_TASK GOAL_
Your answer should give again, exactly, the lines from the beginning of the entries below through the line containing "Provide education in". It must contain no pictures.

_PROVIDED RECORDS_
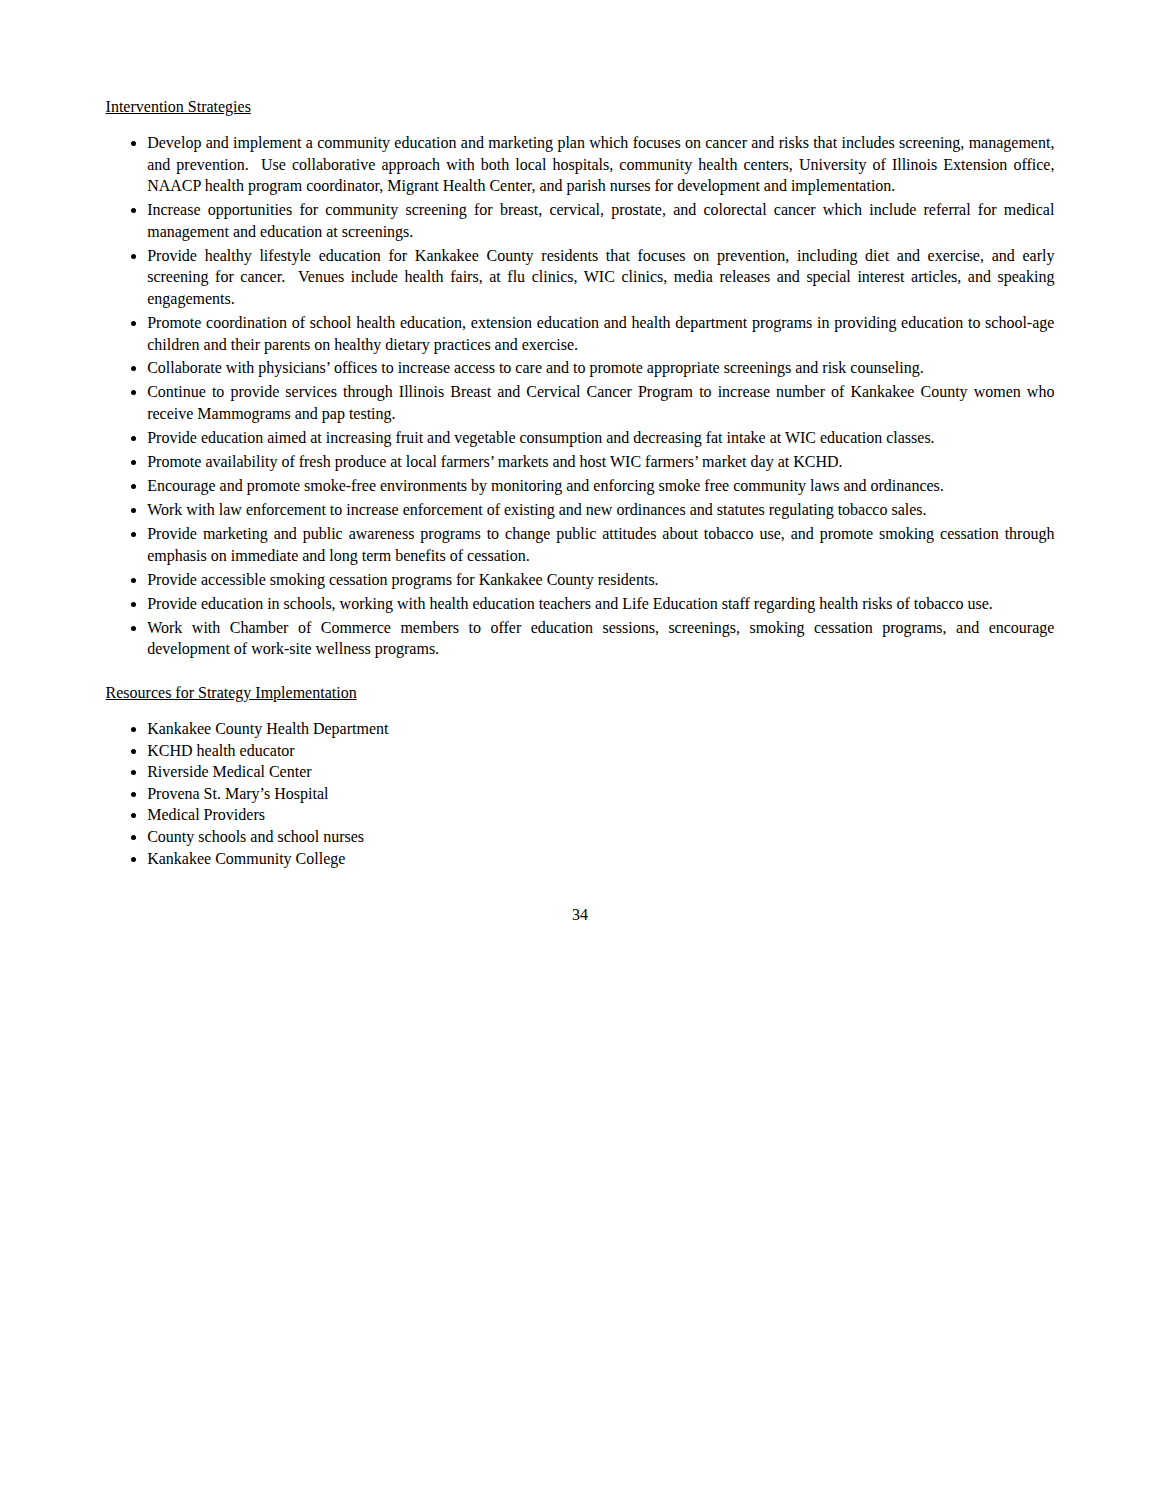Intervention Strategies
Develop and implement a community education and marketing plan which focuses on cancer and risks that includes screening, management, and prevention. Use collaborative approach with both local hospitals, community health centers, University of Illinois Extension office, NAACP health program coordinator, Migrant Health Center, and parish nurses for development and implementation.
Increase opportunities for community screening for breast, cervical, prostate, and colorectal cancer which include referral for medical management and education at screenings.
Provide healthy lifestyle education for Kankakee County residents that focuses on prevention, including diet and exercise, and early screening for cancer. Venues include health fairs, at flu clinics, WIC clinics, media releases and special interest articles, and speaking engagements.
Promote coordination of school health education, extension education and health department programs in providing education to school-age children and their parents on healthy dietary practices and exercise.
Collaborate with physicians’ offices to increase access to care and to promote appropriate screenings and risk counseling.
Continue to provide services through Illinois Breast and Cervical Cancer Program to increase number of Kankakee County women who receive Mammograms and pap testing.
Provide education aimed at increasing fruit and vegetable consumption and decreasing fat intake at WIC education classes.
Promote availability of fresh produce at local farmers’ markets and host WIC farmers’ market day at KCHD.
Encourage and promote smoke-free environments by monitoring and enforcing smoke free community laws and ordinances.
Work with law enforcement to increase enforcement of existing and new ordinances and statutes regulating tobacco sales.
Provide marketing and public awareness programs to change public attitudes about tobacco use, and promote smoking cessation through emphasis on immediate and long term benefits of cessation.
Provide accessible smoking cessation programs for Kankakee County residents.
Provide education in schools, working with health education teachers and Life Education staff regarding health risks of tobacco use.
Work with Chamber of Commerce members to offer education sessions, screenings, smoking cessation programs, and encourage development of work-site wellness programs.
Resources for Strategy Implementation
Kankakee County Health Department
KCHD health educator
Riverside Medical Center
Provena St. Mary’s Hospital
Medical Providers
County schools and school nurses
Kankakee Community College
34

_YOUR SOLUTION_
Intervention Strategies
Develop and implement a community education and marketing plan which focuses on cancer and risks that includes screening, management, and prevention. Use collaborative approach with both local hospitals, community health centers, University of Illinois Extension office, NAACP health program coordinator, Migrant Health Center, and parish nurses for development and implementation.
Increase opportunities for community screening for breast, cervical, prostate, and colorectal cancer which include referral for medical management and education at screenings.
Provide healthy lifestyle education for Kankakee County residents that focuses on prevention, including diet and exercise, and early screening for cancer. Venues include health fairs, at flu clinics, WIC clinics, media releases and special interest articles, and speaking engagements.
Promote coordination of school health education, extension education and health department programs in providing education to school-age children and their parents on healthy dietary practices and exercise.
Collaborate with physicians’ offices to increase access to care and to promote appropriate screenings and risk counseling.
Continue to provide services through Illinois Breast and Cervical Cancer Program to increase number of Kankakee County women who receive Mammograms and pap testing.
Provide education aimed at increasing fruit and vegetable consumption and decreasing fat intake at WIC education classes.
Promote availability of fresh produce at local farmers’ markets and host WIC farmers’ market day at KCHD.
Encourage and promote smoke-free environments by monitoring and enforcing smoke free community laws and ordinances.
Work with law enforcement to increase enforcement of existing and new ordinances and statutes regulating tobacco sales.
Provide marketing and public awareness programs to change public attitudes about tobacco use, and promote smoking cessation through emphasis on immediate and long term benefits of cessation.
Provide accessible smoking cessation programs for Kankakee County residents.
Provide education in schools, working with health education teachers and Life Education staff regarding health risks of tobacco use.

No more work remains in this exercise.